Water district vote deals major blow to California's delta tunnel project
The board of the Westlands Water District on Tuesday dealt a potentially fatal blow to the most ambitious California water project planned in decades.
By a 7-1 vote, the state's largest irrigation district decided not to join California WaterFix — a $17-billion plan to build two tunnels under the Sacramento-San Joaquin Delta that would re-engineer the way Northern California supplies are moved to the rest of the state.
The proposed financing structure of the project “doesn't work for Westlands Water District,” board member Todd Neves said.
As envisioned by proponents, the largely urban agencies supplied by the State Water Project would pick up 55% of the tunnels’ cost and the largely agricultural districts of the federal Central Valley Project — including Westlands —would pay 45%.
Central Valley Project irrigation districts that joined the project, however, would have to cover the tab for two groups that are first in line for delta deliveries but by law would not have to share in the tunnel costs: wildlife refuges and growers with senior water rights.
Because Tuesday’s vote was on the project as currently proposed, Westlands’ board might be more receptive to plans that spread costs to all south-of-the-delta Central Valley Project users, including the federal wildlife refuges.
But Westlands general manager Tom Birmingham was pessimistic that the U.S. Bureau of Reclamation would come up with a proposal that would satisfy his board.
“I don’t know that there are negotiations that would address the concerns that were raised by the directors,” he said after the vote in the district’s Fresno office.
Westlands was the first district to vote on whether to help pay for the long-planned project, a priority of Gov. Jerry Brown’s administration.
The Metropolitan Water District of Southern California board is scheduled to vote on WaterFix early next month. But Westlands’ move is sure to throw a major wrench in project plans.
“Westlands’ decision to not participate in the California WaterFix will make it very difficult for other agencies” to sign on, Birmingham said.
Crashing fish populations in the delta have triggered increasingly strict environmental limits on pumping out water that fills southbound aqueducts. Project backers hope to ease those rules by building a new diversion point on the Sacramento River in the north delta that would feed twin tunnels connected to the pumps.

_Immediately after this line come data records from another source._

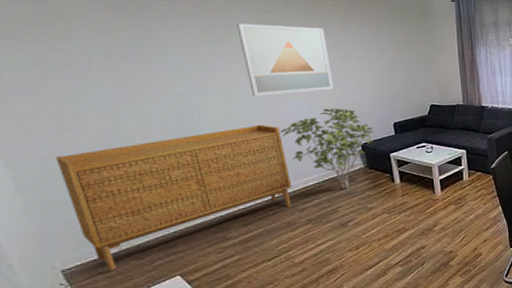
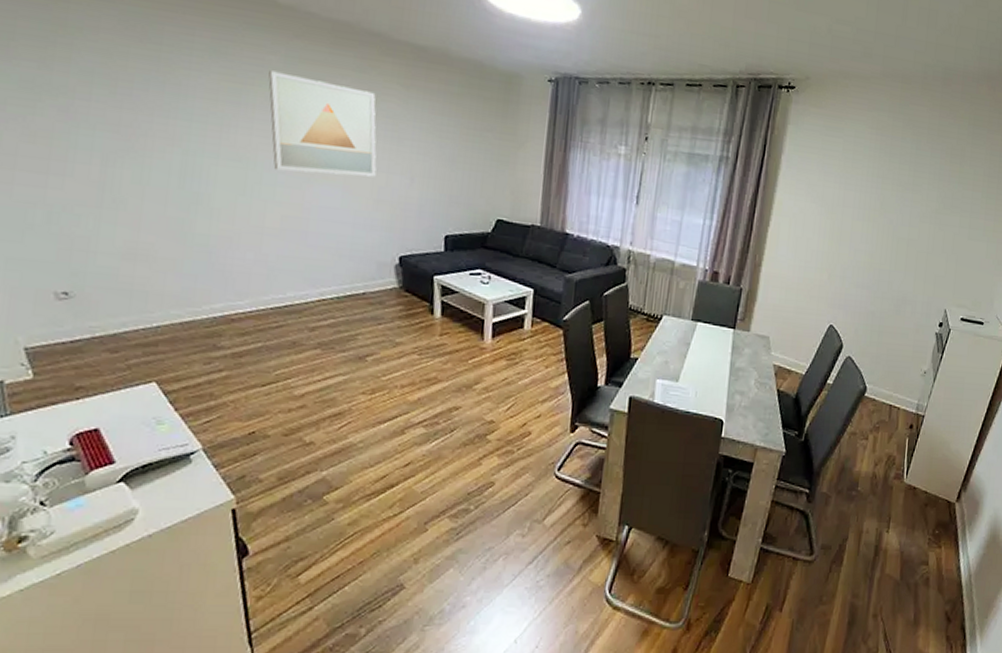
sideboard: present [56,124,292,272] -> none [36,206,305,361]
shrub: present [280,108,375,189] -> none [300,200,419,312]

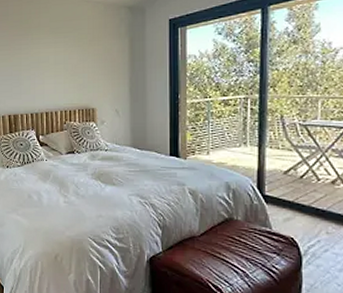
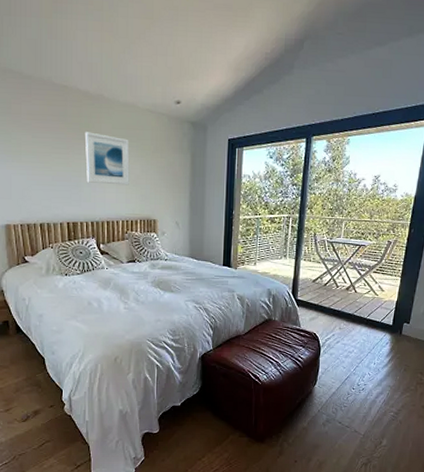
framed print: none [24,27,67,76] -> present [84,132,130,185]

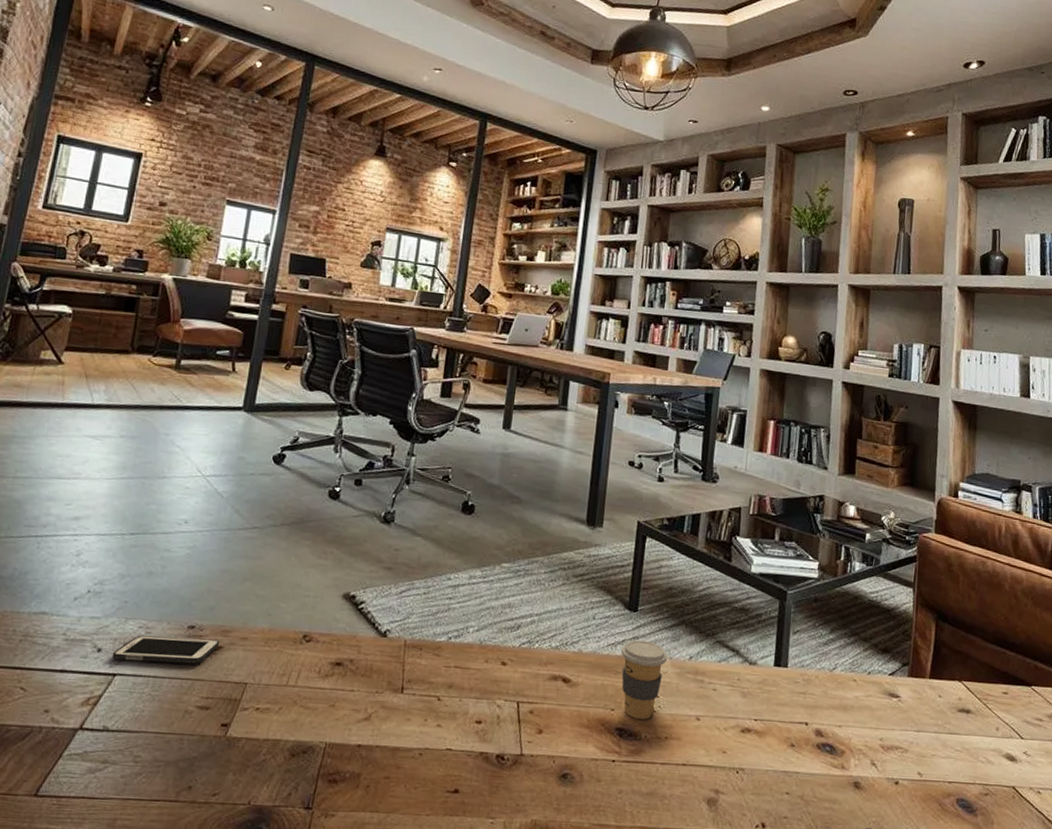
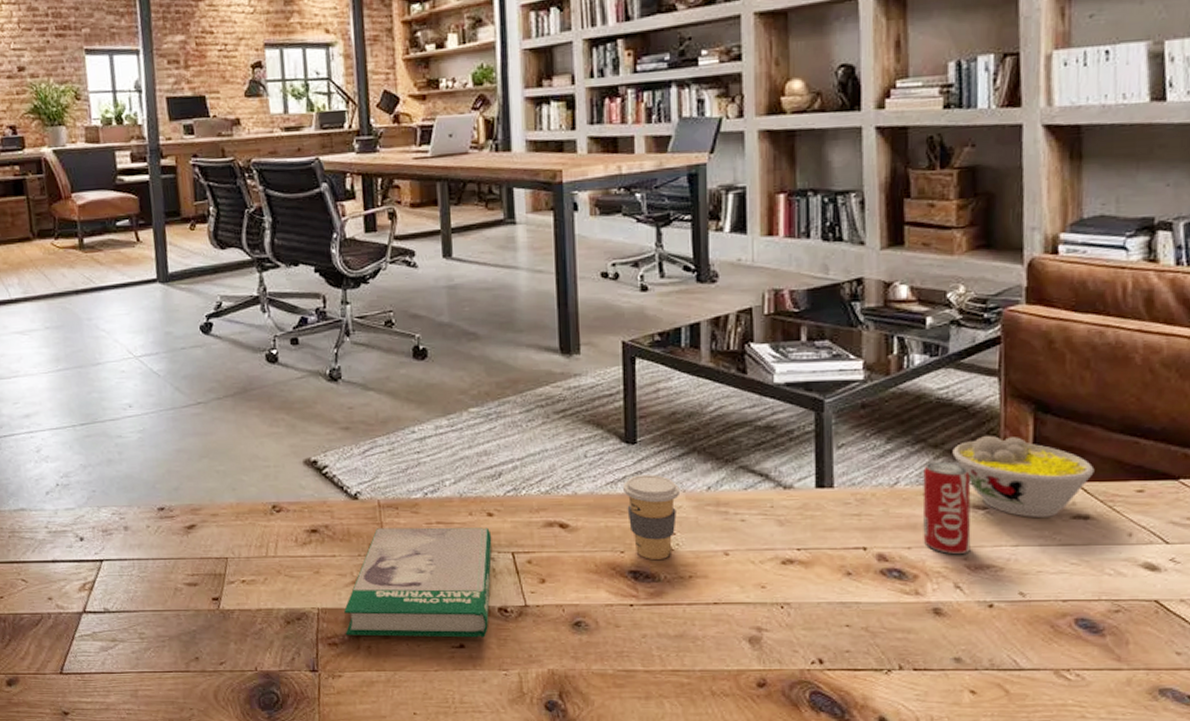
cell phone: present [112,635,220,664] -> none [94,518,193,547]
book: none [347,667,502,784] -> present [344,527,492,638]
beverage can: none [850,653,889,735] -> present [922,461,971,554]
bowl: none [877,635,975,709] -> present [952,435,1095,517]

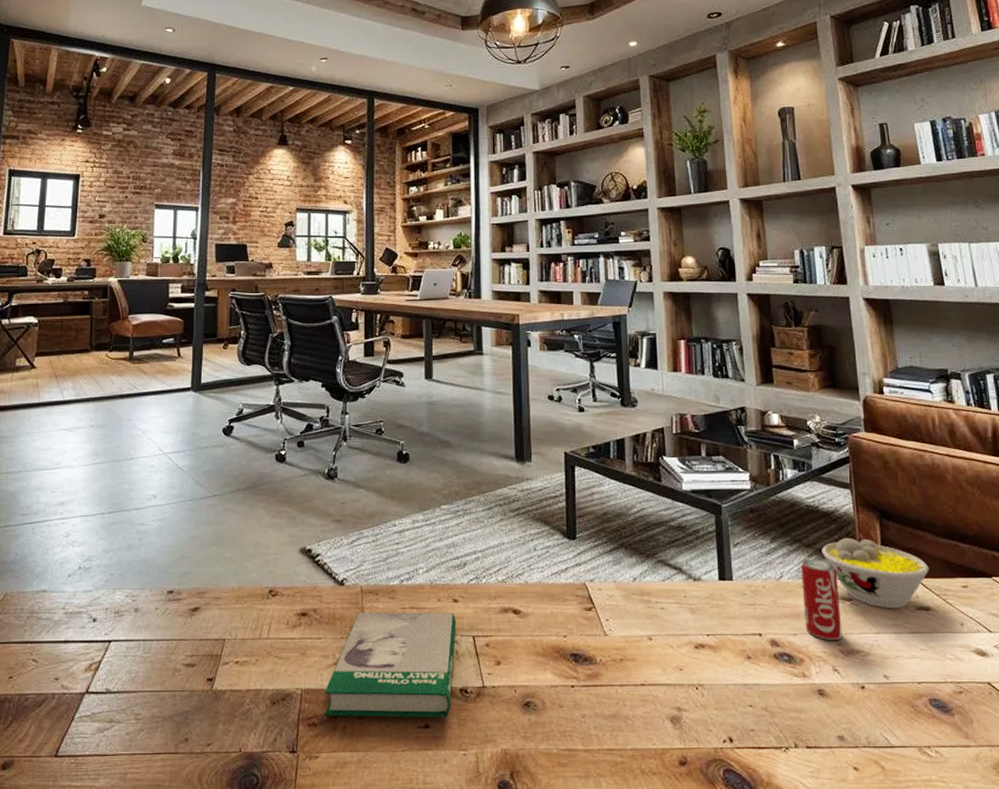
coffee cup: present [623,475,681,559] -> none [566,567,612,643]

The new system would be owned and operated by the state Department of Water Resources. Its proponents have said from the beginning that the agricultural and urban water districts that benefit from WaterFix would pay for it.
That raises the question of which districts benefit, and how much they should pay.
In a report, Westlands staff said costs on the federal side of the project should be spread across all Central Valley Project users south of the delta — an approach that would significantly lower the per unit price of the tunnel water from roughly $990 an acre-foot to $173 an acre-foot.
The staff also suggested that if the board signed on to the project, it should be under the condition that state water quality regulators not impose any rule that “unreasonably reduces the delivery capability” of the tunnels.
“They’ve put two conditions [on the project] that can’t possibly be met,” said Patricia Schifferle of Pacific Advocates, an environmental group.
“They're saying, we’ll participate if you make others pay and give us a free ride on environmental protections. That is a nonstarter.”
It turned out to be a nonstarter for the Westlands board as well.
“Can we afford it even if everyone participates?” asked Neves, who also questioned whether the tunnels would boost water supplies as much as the staff suggested.
After the vote, board member Sarah Woolf said that if growers could be assured the tunnels would significantly increase irrigation deliveries, the project would have a better chance.
“I think it’s a necessary project, so I hope there is a future,” she said.
In a statement, California Natural Resources Secretary John Laird called the Westlands vote disappointing. But he said it “in no way signals the end of WaterFix.”
And Jeffrey Kightlinger, MWD’s general manager, said: “It was clear that this would be a difficult vote for Westlands. ... It’s equally clear that actions must be taken to secure a reliable water supply for the state.”